The U.S. Senate passed a bill on Thursday that would provide $16.4 billion for the FAA in Fiscal Year 2017 but would prohibit use of any of those funds to remove the nation’s air traffic control organization from the FAA. Senate passage of the Fiscal Year 2017 transportation, housing and urban development appropriations bill by an 89-8 vote came one day after a House appropriations subcommittee approved its version of the FAA funding bill.
The House must finish its work on the bill and then iron out the differences with the Senate bill before it is finalized. Both versions would fatten the FAA’s budget and would provide more money than requested by the White House.
The White House, however, is recommending a veto of the Senate version over provisions unrelated to the FAA’s budget. As for the FAA budget, the White House said it appreciates the funding the Senate bill would provide but the administration “is concerned with provisions that undermine the FAA's ability to optimize certain services.” The White House, which had proposed cuts in Airport Improvement Program appropriations but increases in the passenger facility charge, added, “The bill also misses an opportunity to improve airport infrastructure by focusing federal grants to support smaller commercial and general aviation airports that do not have access to additional revenue while increasing the passenger facility charge for all commercial airports.”

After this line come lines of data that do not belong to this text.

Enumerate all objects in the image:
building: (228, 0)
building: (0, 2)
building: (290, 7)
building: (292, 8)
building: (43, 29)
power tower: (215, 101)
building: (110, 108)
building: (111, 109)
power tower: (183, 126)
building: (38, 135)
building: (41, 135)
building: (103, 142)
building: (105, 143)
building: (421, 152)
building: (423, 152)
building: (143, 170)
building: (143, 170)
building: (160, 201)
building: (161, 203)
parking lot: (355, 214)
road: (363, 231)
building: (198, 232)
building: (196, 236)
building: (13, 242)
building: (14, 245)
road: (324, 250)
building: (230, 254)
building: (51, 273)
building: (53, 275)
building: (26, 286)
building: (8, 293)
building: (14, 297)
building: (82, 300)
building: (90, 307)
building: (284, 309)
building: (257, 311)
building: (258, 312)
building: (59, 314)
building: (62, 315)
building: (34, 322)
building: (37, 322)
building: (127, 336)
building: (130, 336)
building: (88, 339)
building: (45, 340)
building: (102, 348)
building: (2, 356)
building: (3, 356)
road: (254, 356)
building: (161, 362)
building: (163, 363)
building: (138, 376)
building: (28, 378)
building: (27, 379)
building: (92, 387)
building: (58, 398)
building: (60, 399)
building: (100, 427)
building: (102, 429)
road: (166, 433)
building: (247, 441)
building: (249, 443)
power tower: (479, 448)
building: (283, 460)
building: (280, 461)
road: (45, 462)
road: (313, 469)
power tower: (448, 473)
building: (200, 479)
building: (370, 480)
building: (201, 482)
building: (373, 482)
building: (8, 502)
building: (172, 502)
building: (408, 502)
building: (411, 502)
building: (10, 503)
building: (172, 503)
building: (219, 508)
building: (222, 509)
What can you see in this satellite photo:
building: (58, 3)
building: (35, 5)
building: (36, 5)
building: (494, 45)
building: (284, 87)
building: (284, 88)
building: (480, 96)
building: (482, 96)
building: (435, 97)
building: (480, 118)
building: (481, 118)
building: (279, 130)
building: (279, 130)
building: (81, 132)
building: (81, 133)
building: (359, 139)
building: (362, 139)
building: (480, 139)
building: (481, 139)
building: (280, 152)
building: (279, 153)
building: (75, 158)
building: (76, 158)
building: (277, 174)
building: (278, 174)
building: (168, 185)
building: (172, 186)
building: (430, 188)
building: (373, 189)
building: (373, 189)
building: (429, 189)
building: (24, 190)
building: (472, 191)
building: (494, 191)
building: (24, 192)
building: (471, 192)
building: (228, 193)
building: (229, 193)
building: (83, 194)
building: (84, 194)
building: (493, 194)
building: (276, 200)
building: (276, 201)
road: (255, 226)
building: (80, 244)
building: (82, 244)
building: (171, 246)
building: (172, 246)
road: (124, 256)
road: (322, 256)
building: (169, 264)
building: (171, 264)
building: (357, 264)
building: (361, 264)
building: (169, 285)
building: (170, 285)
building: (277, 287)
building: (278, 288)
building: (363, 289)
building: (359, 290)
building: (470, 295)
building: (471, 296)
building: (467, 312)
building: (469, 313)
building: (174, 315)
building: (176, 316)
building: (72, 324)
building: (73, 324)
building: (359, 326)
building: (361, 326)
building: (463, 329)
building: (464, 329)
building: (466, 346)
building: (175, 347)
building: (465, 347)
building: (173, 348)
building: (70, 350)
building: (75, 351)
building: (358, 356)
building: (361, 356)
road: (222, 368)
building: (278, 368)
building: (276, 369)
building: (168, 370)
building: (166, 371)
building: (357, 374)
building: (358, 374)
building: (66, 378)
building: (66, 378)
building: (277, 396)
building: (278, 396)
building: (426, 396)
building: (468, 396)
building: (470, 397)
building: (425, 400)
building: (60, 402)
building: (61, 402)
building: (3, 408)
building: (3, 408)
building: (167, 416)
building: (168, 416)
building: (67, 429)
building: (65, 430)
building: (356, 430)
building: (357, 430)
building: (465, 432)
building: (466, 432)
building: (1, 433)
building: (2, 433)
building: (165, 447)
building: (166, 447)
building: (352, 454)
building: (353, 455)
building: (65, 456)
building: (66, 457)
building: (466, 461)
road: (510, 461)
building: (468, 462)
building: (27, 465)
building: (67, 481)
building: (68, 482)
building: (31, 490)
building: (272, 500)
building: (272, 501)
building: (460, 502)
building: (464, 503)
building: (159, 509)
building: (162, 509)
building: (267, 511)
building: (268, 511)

In addition to the proposed increases in the FAA budget, the bill includes some of the strongest wording yet by Senate appropriations leaders against the House plan to create a user-funded, not-for-profit organization to run the ATC system. “The attempt to remove the air traffic control system from the FAA is fraught with risk, could lead to uncontrollable cost increases to consumers and could ultimately harm users and operators in the system,” the Appropriations Committee said in report language accompanying the funding bill.